Supplied entries:
»»

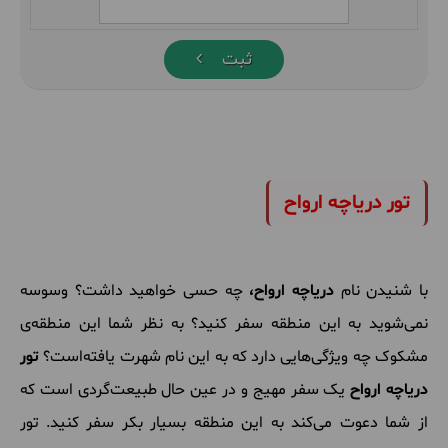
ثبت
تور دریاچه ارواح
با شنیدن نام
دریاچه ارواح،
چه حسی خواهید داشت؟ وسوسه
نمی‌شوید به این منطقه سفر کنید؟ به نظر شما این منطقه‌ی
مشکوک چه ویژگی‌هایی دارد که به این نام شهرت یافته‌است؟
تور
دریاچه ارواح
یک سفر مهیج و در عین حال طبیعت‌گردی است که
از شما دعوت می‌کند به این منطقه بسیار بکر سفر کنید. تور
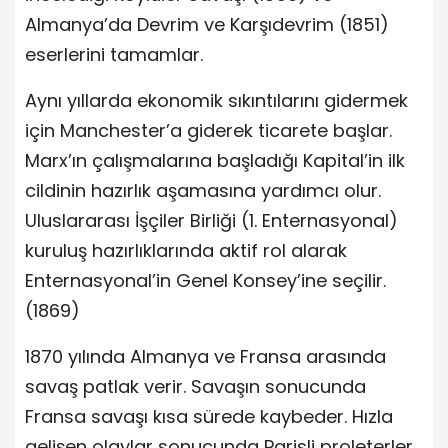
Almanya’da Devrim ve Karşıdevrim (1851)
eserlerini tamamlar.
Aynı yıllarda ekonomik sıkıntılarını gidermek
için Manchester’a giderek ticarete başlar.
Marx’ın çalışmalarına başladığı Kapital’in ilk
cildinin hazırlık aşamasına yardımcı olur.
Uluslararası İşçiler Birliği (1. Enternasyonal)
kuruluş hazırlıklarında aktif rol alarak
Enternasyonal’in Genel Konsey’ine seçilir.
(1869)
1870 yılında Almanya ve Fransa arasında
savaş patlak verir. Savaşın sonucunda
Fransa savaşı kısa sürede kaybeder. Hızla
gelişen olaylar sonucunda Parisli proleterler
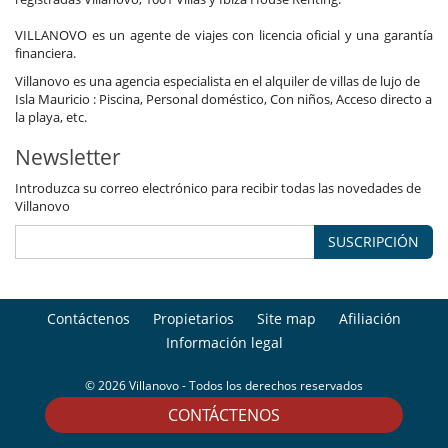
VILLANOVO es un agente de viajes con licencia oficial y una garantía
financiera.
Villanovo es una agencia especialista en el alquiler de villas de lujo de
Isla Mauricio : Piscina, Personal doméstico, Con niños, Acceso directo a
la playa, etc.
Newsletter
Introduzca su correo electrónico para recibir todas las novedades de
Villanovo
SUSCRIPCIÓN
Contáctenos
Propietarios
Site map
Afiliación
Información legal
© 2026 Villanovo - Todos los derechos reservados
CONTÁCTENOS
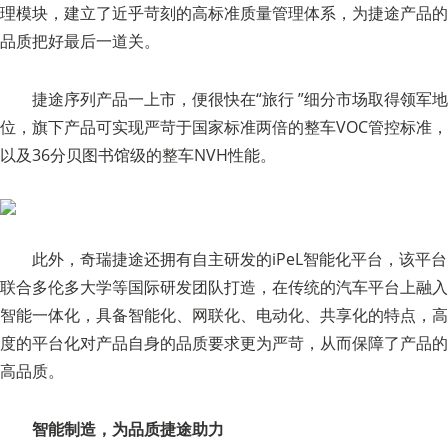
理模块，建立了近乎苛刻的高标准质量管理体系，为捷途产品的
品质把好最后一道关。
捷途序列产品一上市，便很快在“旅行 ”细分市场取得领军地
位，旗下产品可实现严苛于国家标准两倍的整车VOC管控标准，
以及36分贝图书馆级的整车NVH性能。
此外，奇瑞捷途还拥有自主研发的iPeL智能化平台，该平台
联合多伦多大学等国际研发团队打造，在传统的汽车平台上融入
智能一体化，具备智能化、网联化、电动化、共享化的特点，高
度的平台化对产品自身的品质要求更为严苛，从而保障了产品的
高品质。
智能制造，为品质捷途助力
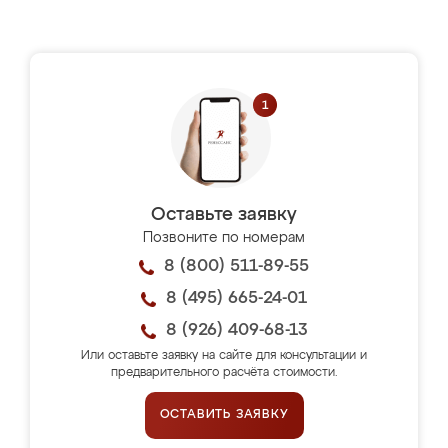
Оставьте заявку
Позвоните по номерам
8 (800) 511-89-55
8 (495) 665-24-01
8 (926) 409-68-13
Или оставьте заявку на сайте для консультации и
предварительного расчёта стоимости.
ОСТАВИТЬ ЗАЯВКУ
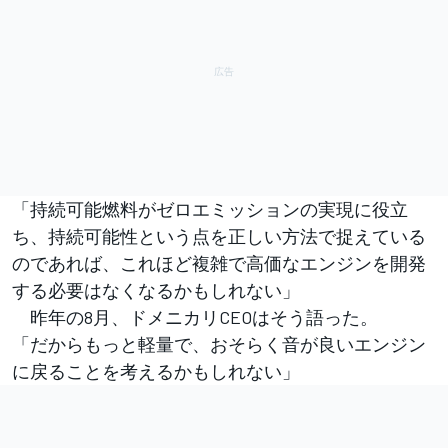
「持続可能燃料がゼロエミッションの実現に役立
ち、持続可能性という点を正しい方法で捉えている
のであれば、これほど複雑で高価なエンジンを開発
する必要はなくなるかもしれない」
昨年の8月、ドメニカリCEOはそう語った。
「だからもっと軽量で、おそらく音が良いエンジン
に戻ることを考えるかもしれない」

««

Give back the full listing exactly, with pictures dropped.

ثبت
تور دریاچه ارواح
با شنیدن نام
دریاچه ارواح،
چه حسی خواهید داشت؟ وسوسه
نمی‌شوید به این منطقه سفر کنید؟ به نظر شما این منطقه‌ی
مشکوک چه ویژگی‌هایی دارد که به این نام شهرت یافته‌است؟
تور
دریاچه ارواح
یک سفر مهیج و در عین حال طبیعت‌گردی است که
از شما دعوت می‌کند به این منطقه بسیار بکر سفر کنید. تور
Almanya’da Devrim ve Karşıdevrim (1851)
eserlerini tamamlar.
Aynı yıllarda ekonomik sıkıntılarını gidermek
için Manchester’a giderek ticarete başlar.
Marx’ın çalışmalarına başladığı Kapital’in ilk
cildinin hazırlık aşamasına yardımcı olur.
Uluslararası İşçiler Birliği (1. Enternasyonal)
kuruluş hazırlıklarında aktif rol alarak
Enternasyonal’in Genel Konsey’ine seçilir.
(1869)
1870 yılında Almanya ve Fransa arasında
savaş patlak verir. Savaşın sonucunda
Fransa savaşı kısa sürede kaybeder. Hızla
gelişen olaylar sonucunda Parisli proleterler
VILLANOVO es un agente de viajes con licencia oficial y una garantía
financiera.
Villanovo es una agencia especialista en el alquiler de villas de lujo de
Isla Mauricio : Piscina, Personal doméstico, Con niños, Acceso directo a
la playa, etc.
Newsletter
Introduzca su correo electrónico para recibir todas las novedades de
Villanovo
SUSCRIPCIÓN
Contáctenos
Propietarios
Site map
Afiliación
Información legal
© 2026 Villanovo - Todos los derechos reservados
CONTÁCTENOS
理模块，建立了近乎苛刻的高标准质量管理体系，为捷途产品的
品质把好最后一道关。
捷途序列产品一上市，便很快在“旅行 ”细分市场取得领军地
位，旗下产品可实现严苛于国家标准两倍的整车VOC管控标准，
以及36分贝图书馆级的整车NVH性能。
此外，奇瑞捷途还拥有自主研发的iPeL智能化平台，该平台
联合多伦多大学等国际研发团队打造，在传统的汽车平台上融入
智能一体化，具备智能化、网联化、电动化、共享化的特点，高
度的平台化对产品自身的品质要求更为严苛，从而保障了产品的
高品质。
智能制造，为品质捷途助力
Оставьте заявку
Позвоните по номерам
8 (800) 511-89-55
8 (495) 665-24-01
8 (926) 409-68-13
Или оставьте заявку на сайте для консультации и
предварительного расчёта стоимости.
ОСТАВИТЬ ЗАЯВКУ
「持続可能燃料がゼロエミッションの実現に役立
ち、持続可能性という点を正しい方法で捉えている
のであれば、これほど複雑で高価なエンジンを開発
する必要はなくなるかもしれない」
昨年の8月、ドメニカリCEOはそう語った。
「だからもっと軽量で、おそらく音が良いエンジン
に戻ることを考えるかもしれない」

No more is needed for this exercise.